I’m crunched for time today so this is going to be brief. This morning’s CPI came in at just 1.7%, but we’re beginning to see some signs that the trend could be changing towards a rise in prices. While the BLS data was tame, my Housing Adjusted CPI came in hot compared to last month. The year over year reading of 1.6% is a full half percentage point higher than last month. This is a clear sign that improving housing prices are starting to filter through the economy.
This could make for an interesting environment going forward. A rising HA-CPI has tended to mean a stronger economy. I don’t think that’s different here as the rise in this month’s reading is certainly consistent with my “no recession” stance. And with the Fed’s latest QE program we’re likely to see other prices rising as expectations change. We know that long-term inflation expectations spiked on yesterday’s news.

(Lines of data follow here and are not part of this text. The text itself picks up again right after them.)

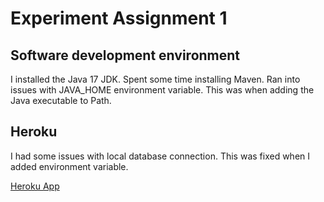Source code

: # Experiment Assignment 1

## Software development environment
I installed the Java 17 JDK. Spent some time installing Maven. Ran into issues with JAVA_HOME environment variable. This was when adding the Java executable to Path.

## Heroku
I had some issues with local database connection. This was fixed when I added environment variable.

[Heroku App](https://sleepy-springs-02567.herokuapp.com/)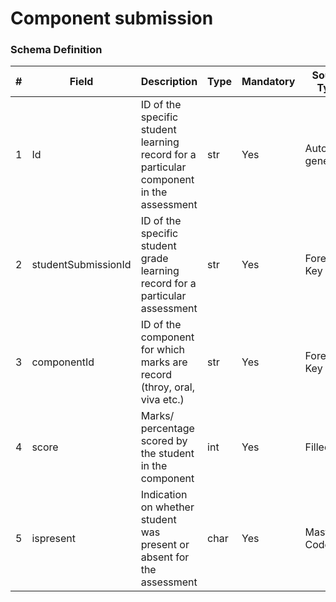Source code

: Component submission
===

### Schema Definition

|**#**|**Field**|**Description**|**Type**|**Mandatory**|**Source Type**|**Source overview**|**Comments**|
|---------|---------|--------|--------|--------|--------|--------|---------------|
|1|Id|ID of the specific student learning record for a particular component in the assessment|str|Yes|Auto generated|-||
|2|studentSubmissionId|ID of the specific student grade learning record for a particular assessment|str|Yes|Foreign Key|-||
|3|componentId|ID of the component for which marks are record (throy, oral, viva etc.)|str|Yes|Foreign Key|-||
|4|score|Marks/ percentage scored by the student in the component|int|Yes|Filled|-||
|5|ispresent|Indication on whether student was present or absent for the assessment|char|Yes|Master Codes|Present Codes||
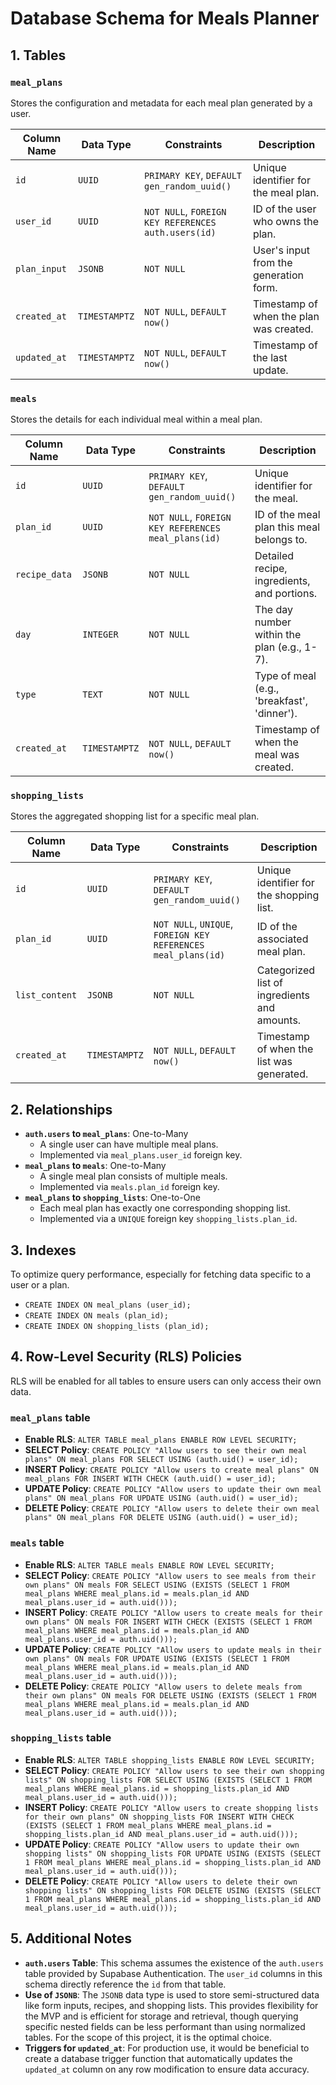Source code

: # Database Schema for Meals Planner

## 1. Tables

### `meal_plans`
Stores the configuration and metadata for each meal plan generated by a user.

| Column Name  | Data Type     | Constraints                                       | Description                               |
|--------------|---------------|---------------------------------------------------|-------------------------------------------|
| `id`         | `UUID`        | `PRIMARY KEY`, `DEFAULT gen_random_uuid()`        | Unique identifier for the meal plan.      |
| `user_id`    | `UUID`        | `NOT NULL`, `FOREIGN KEY REFERENCES auth.users(id)` | ID of the user who owns the plan.         |
| `plan_input` | `JSONB`       | `NOT NULL`                                        | User's input from the generation form.    |
| `created_at` | `TIMESTAMPTZ` | `NOT NULL`, `DEFAULT now()`                       | Timestamp of when the plan was created.   |
| `updated_at` | `TIMESTAMPTZ` | `NOT NULL`, `DEFAULT now()`                       | Timestamp of the last update.             |

### `meals`
Stores the details for each individual meal within a meal plan.

| Column Name   | Data Type     | Constraints                                           | Description                                   |
|---------------|---------------|-------------------------------------------------------|-----------------------------------------------|
| `id`          | `UUID`        | `PRIMARY KEY`, `DEFAULT gen_random_uuid()`            | Unique identifier for the meal.               |
| `plan_id`     | `UUID`        | `NOT NULL`, `FOREIGN KEY REFERENCES meal_plans(id)`   | ID of the meal plan this meal belongs to.     |
| `recipe_data` | `JSONB`       | `NOT NULL`                                            | Detailed recipe, ingredients, and portions.   |
| `day`         | `INTEGER`     | `NOT NULL`                                            | The day number within the plan (e.g., 1-7).   |
| `type`        | `TEXT`        | `NOT NULL`                                            | Type of meal (e.g., 'breakfast', 'dinner').   |
| `created_at`  | `TIMESTAMPTZ` | `NOT NULL`, `DEFAULT now()`                           | Timestamp of when the meal was created.       |

### `shopping_lists`
Stores the aggregated shopping list for a specific meal plan.

| Column Name    | Data Type     | Constraints                                           | Description                                    |
|----------------|---------------|-------------------------------------------------------|------------------------------------------------|
| `id`           | `UUID`        | `PRIMARY KEY`, `DEFAULT gen_random_uuid()`            | Unique identifier for the shopping list.       |
| `plan_id`      | `UUID`        | `NOT NULL`, `UNIQUE`, `FOREIGN KEY REFERENCES meal_plans(id)` | ID of the associated meal plan.                |
| `list_content` | `JSONB`       | `NOT NULL`                                            | Categorized list of ingredients and amounts.   |
| `created_at`   | `TIMESTAMPTZ` | `NOT NULL`, `DEFAULT now()`                           | Timestamp of when the list was generated.      |

## 2. Relationships

-   **`auth.users` to `meal_plans`**: One-to-Many
    -   A single user can have multiple meal plans.
    -   Implemented via `meal_plans.user_id` foreign key.
-   **`meal_plans` to `meals`**: One-to-Many
    -   A single meal plan consists of multiple meals.
    -   Implemented via `meals.plan_id` foreign key.
-   **`meal_plans` to `shopping_lists`**: One-to-One
    -   Each meal plan has exactly one corresponding shopping list.
    -   Implemented via a `UNIQUE` foreign key `shopping_lists.plan_id`.

## 3. Indexes

To optimize query performance, especially for fetching data specific to a user or a plan.

-   `CREATE INDEX ON meal_plans (user_id);`
-   `CREATE INDEX ON meals (plan_id);`
-   `CREATE INDEX ON shopping_lists (plan_id);`

## 4. Row-Level Security (RLS) Policies

RLS will be enabled for all tables to ensure users can only access their own data.

### `meal_plans` table

-   **Enable RLS**: `ALTER TABLE meal_plans ENABLE ROW LEVEL SECURITY;`
-   **SELECT Policy**: `CREATE POLICY "Allow users to see their own meal plans" ON meal_plans FOR SELECT USING (auth.uid() = user_id);`
-   **INSERT Policy**: `CREATE POLICY "Allow users to create meal plans" ON meal_plans FOR INSERT WITH CHECK (auth.uid() = user_id);`
-   **UPDATE Policy**: `CREATE POLICY "Allow users to update their own meal plans" ON meal_plans FOR UPDATE USING (auth.uid() = user_id);`
-   **DELETE Policy**: `CREATE POLICY "Allow users to delete their own meal plans" ON meal_plans FOR DELETE USING (auth.uid() = user_id);`

### `meals` table

-   **Enable RLS**: `ALTER TABLE meals ENABLE ROW LEVEL SECURITY;`
-   **SELECT Policy**: `CREATE POLICY "Allow users to see meals from their own plans" ON meals FOR SELECT USING (EXISTS (SELECT 1 FROM meal_plans WHERE meal_plans.id = meals.plan_id AND meal_plans.user_id = auth.uid()));`
-   **INSERT Policy**: `CREATE POLICY "Allow users to create meals for their own plans" ON meals FOR INSERT WITH CHECK (EXISTS (SELECT 1 FROM meal_plans WHERE meal_plans.id = meals.plan_id AND meal_plans.user_id = auth.uid()));`
-   **UPDATE Policy**: `CREATE POLICY "Allow users to update meals in their own plans" ON meals FOR UPDATE USING (EXISTS (SELECT 1 FROM meal_plans WHERE meal_plans.id = meals.plan_id AND meal_plans.user_id = auth.uid()));`
-   **DELETE Policy**: `CREATE POLICY "Allow users to delete meals from their own plans" ON meals FOR DELETE USING (EXISTS (SELECT 1 FROM meal_plans WHERE meal_plans.id = meals.plan_id AND meal_plans.user_id = auth.uid()));`

### `shopping_lists` table

-   **Enable RLS**: `ALTER TABLE shopping_lists ENABLE ROW LEVEL SECURITY;`
-   **SELECT Policy**: `CREATE POLICY "Allow users to see their own shopping lists" ON shopping_lists FOR SELECT USING (EXISTS (SELECT 1 FROM meal_plans WHERE meal_plans.id = shopping_lists.plan_id AND meal_plans.user_id = auth.uid()));`
-   **INSERT Policy**: `CREATE POLICY "Allow users to create shopping lists for their own plans" ON shopping_lists FOR INSERT WITH CHECK (EXISTS (SELECT 1 FROM meal_plans WHERE meal_plans.id = shopping_lists.plan_id AND meal_plans.user_id = auth.uid()));`
-   **UPDATE Policy**: `CREATE POLICY "Allow users to update their own shopping lists" ON shopping_lists FOR UPDATE USING (EXISTS (SELECT 1 FROM meal_plans WHERE meal_plans.id = shopping_lists.plan_id AND meal_plans.user_id = auth.uid()));`
-   **DELETE Policy**: `CREATE POLICY "Allow users to delete their own shopping lists" ON shopping_lists FOR DELETE USING (EXISTS (SELECT 1 FROM meal_plans WHERE meal_plans.id = shopping_lists.plan_id AND meal_plans.user_id = auth.uid()));`

## 5. Additional Notes

-   **`auth.users` Table**: This schema assumes the existence of the `auth.users` table provided by Supabase Authentication. The `user_id` columns in this schema directly reference the `id` from that table.
-   **Use of `JSONB`**: The `JSONB` data type is used to store semi-structured data like form inputs, recipes, and shopping lists. This provides flexibility for the MVP and is efficient for storage and retrieval, though querying specific nested fields can be less performant than using normalized tables. For the scope of this project, it is the optimal choice.
-   **Triggers for `updated_at`**: For production use, it would be beneficial to create a database trigger function that automatically updates the `updated_at` column on any row modification to ensure data accuracy.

But it’s also important to keep things in perspective. The long-term average rate of inflation is about 3.5% so even if YoY rates were to double from here we’d be back to average. In other words, this economy is still operating well below capacity with pricing power so low. So maybe a little inflation going forward wouldn’t be such a bad thing.
The concern with QE3 is that the inflation comes from the wrong places like speculation in commodity prices filtering through to gasoline prices, etc. We’ll be keeping a close eye on things as we move into 2013. For now, this looks benign, but prices are definitely creeping back up.